Chinese AIDS Activist Missing, May be Detained by Police
Chinese AIDS activist Wan Yanhai, a physician who helped expose unsafe blood collection practices in China, is missing and may have been detained by Chinese police, the Washington Post reports. According to the New York-based group Human Rights in China, Wan was last seen in Beijing on Aug. 24 attending a gay film screening (Pan, Washington Post, 8/29). Police officials did not respond to requests for information (Washington Post, 8/29). But the New York Times reports that Wan recently published on his Web site an internal document listing statistics related to the HIV epidemic in Henan province, where many of the blood collection-related infections occurred. Although the document did not contain much new information, some experts said that Chinese officials might classify it as a "state secret," therefore making Wan "vulnerable to arrest under Chinese law." If Wan was detained on state secrets charges, he could be held for a long period without explanation and may lose many protections, including the right to a lawyer. Convictions on secrets charges nearly always carry "long prison terms," the Times reports (Rosenthal, New York Times, 8/29). In addition, the Post reports that the Communist Party is scheduled to host a "crucial" meeting in several months, at which successors for the country's top leaders will be named, and that Chinese police have been "ordered to increase their vigilance against threats to social order."
Wan's AIDS Work
Wan has been involved in a variety of HIV/AIDS efforts and has "angered some health officials with his open criticism of the Chinese government" and its HIV/AIDS policies, the Washington Post reports. According to the Post, Wan was fired from China's Health Ministry in 1994 after advocating gay rights and promoting AIDS awareness (Washington Post, 8/29). Between 1994 and 1997, Wan was a key figure in exposing the connection between unsafe blood collection practices and HIV infections in Henan (Reuters, 8/28). Through his Web site, Wan published documents detailing how local blood collection stations infected as many as one million people in the province. Wan also had operated an AIDS group called the AIDS Action Project, but friends say Chinese authorities "forced" the group to leave its offices in Beijing earlier this summer (Washington Post, 8/29). Members of the group have been detained before, and the Ministry of Public Security had investigated the organization. Last month, Wan told Reuters that his organization had to shut down, but he did not elaborate on the official reason (Reuters, 8/28).

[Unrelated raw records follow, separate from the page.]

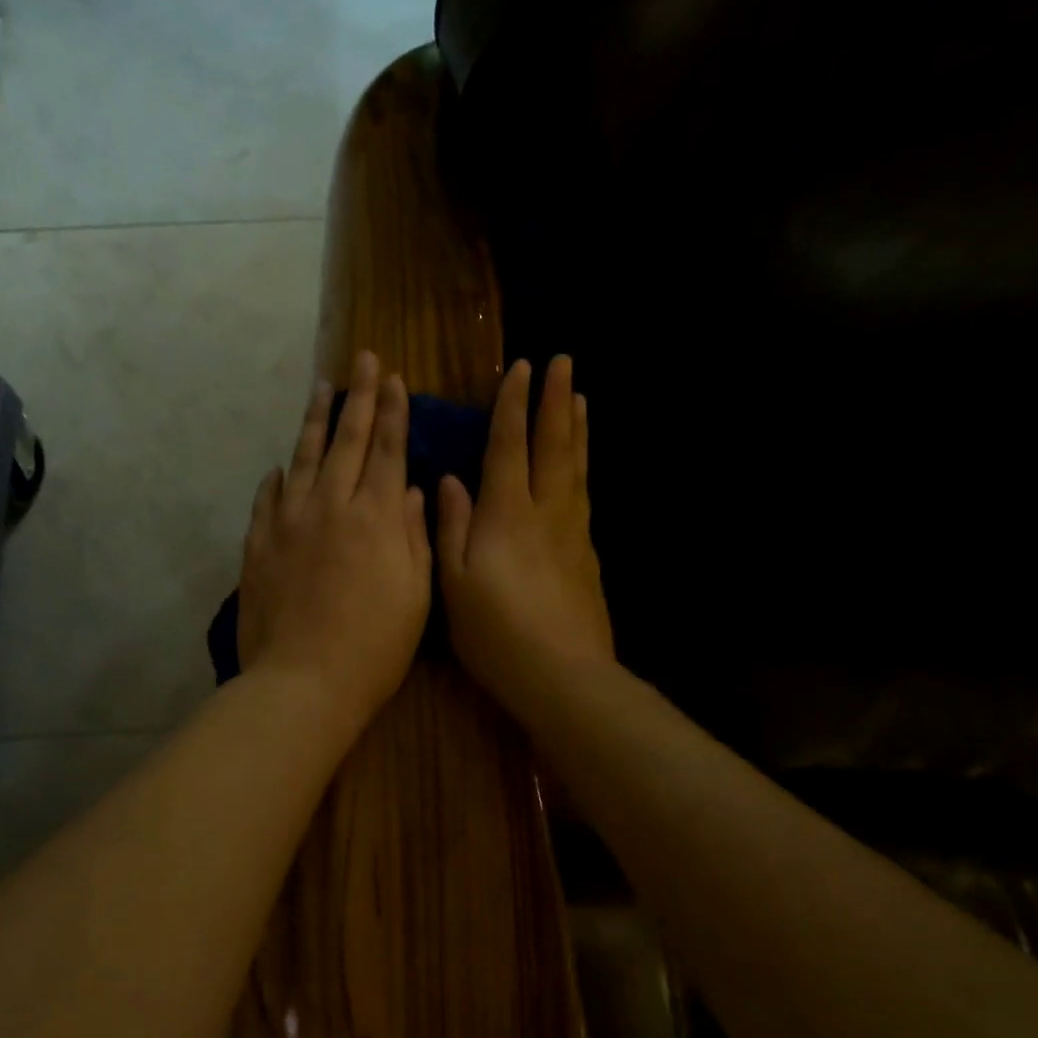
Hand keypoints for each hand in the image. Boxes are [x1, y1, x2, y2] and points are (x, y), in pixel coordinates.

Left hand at [238, 351, 431, 737]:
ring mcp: (289, 522)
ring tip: (321, 389)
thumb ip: (415, 535)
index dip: (393, 412)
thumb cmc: (374, 647)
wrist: (303, 681)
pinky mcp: (258, 544)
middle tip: (362, 360)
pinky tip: (279, 466)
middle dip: (359, 397)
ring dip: (314, 420)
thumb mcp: (416, 594)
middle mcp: (331, 506)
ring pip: (303, 458)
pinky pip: (267, 499)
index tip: (394, 379)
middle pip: (347, 441)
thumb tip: (414, 490)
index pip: (388, 450)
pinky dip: (276, 477)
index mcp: (377, 518)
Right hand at [438, 355, 613, 716]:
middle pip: (553, 446)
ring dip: (576, 429)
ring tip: (580, 398)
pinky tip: (581, 467)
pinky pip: (585, 496)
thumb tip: (449, 481)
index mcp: (506, 515)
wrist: (562, 675)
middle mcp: (545, 513)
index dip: (513, 407)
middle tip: (564, 362)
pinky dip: (583, 468)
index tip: (522, 367)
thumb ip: (451, 527)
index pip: (509, 447)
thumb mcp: (455, 582)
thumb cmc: (496, 632)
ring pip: (576, 468)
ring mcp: (573, 533)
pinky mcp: (588, 556)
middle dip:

Chinese Government and HIV/AIDS Policy
The New York Times reports that Wan's disappearance comes at a "crucial time" for China because the country is considering adopting a "more aggressive" anti-AIDS strategy. The Chinese government is poised to submit a "major" proposal to the Global Fund to Fight AIDS, Tuberculosis and Malaria that will ask for millions of dollars to fight HIV in some of the areas experiencing HIV epidemics "first exposed" by Wan. But the Times reports that the government's recent treatment of Wan "reflects Chinese officials' persistent ambivalence about the kind of openness about AIDS that virtually all experts agree is necessary to reverse the crisis" (New York Times, 8/29).